İnsan ilişkileri hayatın en büyük sınavlarından biri… Bazen karşımızdaki kişiyi tanımaya uğraştıkça, aslında ne kadar az şey bildiğimizi fark ederiz. Kendi iç dünyamızı anlamakta bile zorlanırken, başkalarının niyetlerini, duygularını ve davranışlarının arka planını çözmek çoğu zaman tahmin ettiğimizden çok daha çetin bir süreçtir.
Toplum içinde yaşamak “insanca” davranmayı gerektirir; ama görüyoruz ki bu bile birçok kişi için ağır bir yük. Hayatın kıymetini bilmeden, kendi elleriyle kendine ve çevresine zarar verenlerin sayısı az değil. Hatalarının peşinden koşarken hem kendi yollarını karartıyor hem de başkalarının hayatlarına gölge düşürüyorlar.
En üzücü olan ise, bazı insanların bilinmeyen kisvelerle, gizli hesaplarla, hileyle başkalarını zor duruma sokmaya çalışmaları… Peki, bunlar neyin peşinde? Hangi boşluklarını, hangi kırgınlıklarını başkalarına zarar vererek kapatmaya çalışıyorlar? Anlamak güç…
Hayatın bir hesabı, her davranışın bir karşılığı olduğuna inanan insanlar için bu tablo daha da sarsıcı. Çünkü görüyoruz ki bazıları ne Allah’ın varlığından haberdar, ne de yaptıklarının bir gün karşılarına çıkacağının farkında. Sanki hiçbir şeyin onları durduramayacağını zannediyorlar. Oysa ki en çaresiz olanlar, en çok bağıranlar, en çok zarar verenlerdir; çünkü kendi içlerindeki boşluk büyüdükçe etrafına zarar vermeye başlarlar.
Bu yüzden, bunca karmaşanın içinde ayakta kalabilmek için bir gerçeği unutmamalıyız:
Başkalarının karanlığı bizim ışığımızı söndürmemeli.
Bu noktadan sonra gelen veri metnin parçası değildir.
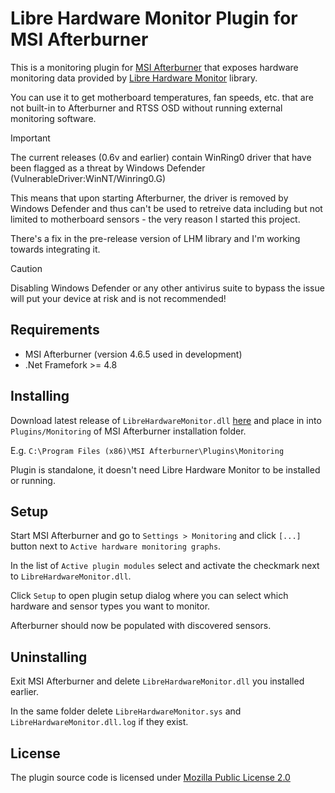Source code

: # Libre Hardware Monitor Plugin for MSI Afterburner

This is a monitoring plugin for [MSI Afterburner](https://www.msi.com/Landing/afterburner) that exposes hardware monitoring data provided by [Libre Hardware Monitor](https://github.com/LibreHardwareMonitor/LibreHardwareMonitor) library.

You can use it to get motherboard temperatures, fan speeds, etc. that are not built-in to Afterburner and RTSS OSD without running external monitoring software.

> [!IMPORTANT]
> The current releases (0.6v and earlier) contain WinRing0 driver that have been flagged as a threat by Windows Defender (VulnerableDriver:WinNT/Winring0.G)
> 
> This means that upon starting Afterburner, the driver is removed by Windows Defender and thus can't be used to retreive data including but not limited to motherboard sensors - the very reason I started this project.
>
> There's a fix in the pre-release version of LHM library and I'm working towards integrating it.

> [!CAUTION]
> Disabling Windows Defender or any other antivirus suite to bypass the issue will put your device at risk and is not recommended!

## Requirements

* MSI Afterburner (version 4.6.5 used in development)
* .Net Framefork >= 4.8

## Installing

Download latest release of `LibreHardwareMonitor.dll` [here](https://github.com/ts-korhonen/LibreHardwareMonitorAfterburnerPlugin/releases) and place in into `Plugins/Monitoring` of MSI Afterburner installation folder.

E.g. `C:\Program Files (x86)\MSI Afterburner\Plugins\Monitoring`

Plugin is standalone, it doesn't need Libre Hardware Monitor to be installed or running.

## Setup

Start MSI Afterburner and go to `Settings > Monitoring` and click `[...]` button next to `Active hardware monitoring graphs`.

In the list of `Active plugin modules` select and activate the checkmark next to `LibreHardwareMonitor.dll`.

Click `Setup` to open plugin setup dialog where you can select which hardware and sensor types you want to monitor.

Afterburner should now be populated with discovered sensors.

## Uninstalling

Exit MSI Afterburner and delete `LibreHardwareMonitor.dll` you installed earlier.

In the same folder delete `LibreHardwareMonitor.sys` and `LibreHardwareMonitor.dll.log` if they exist.

## License

The plugin source code is licensed under [Mozilla Public License 2.0](https://mozilla.org/MPL/2.0/)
İnsanları anlamak zor olabilir; fakat bu zorluğun bizi kendi insanlığımızdan uzaklaştırmasına izin vermemeliyiz. Her şeye rağmen doğru durmak, değerlerimize sahip çıkmak ve hayatın kıymetini bilmek bizim elimizde.
Kim bilir… Belki de asıl sınav, zor insanlar arasında bile iyi kalabilmekten geçiyor.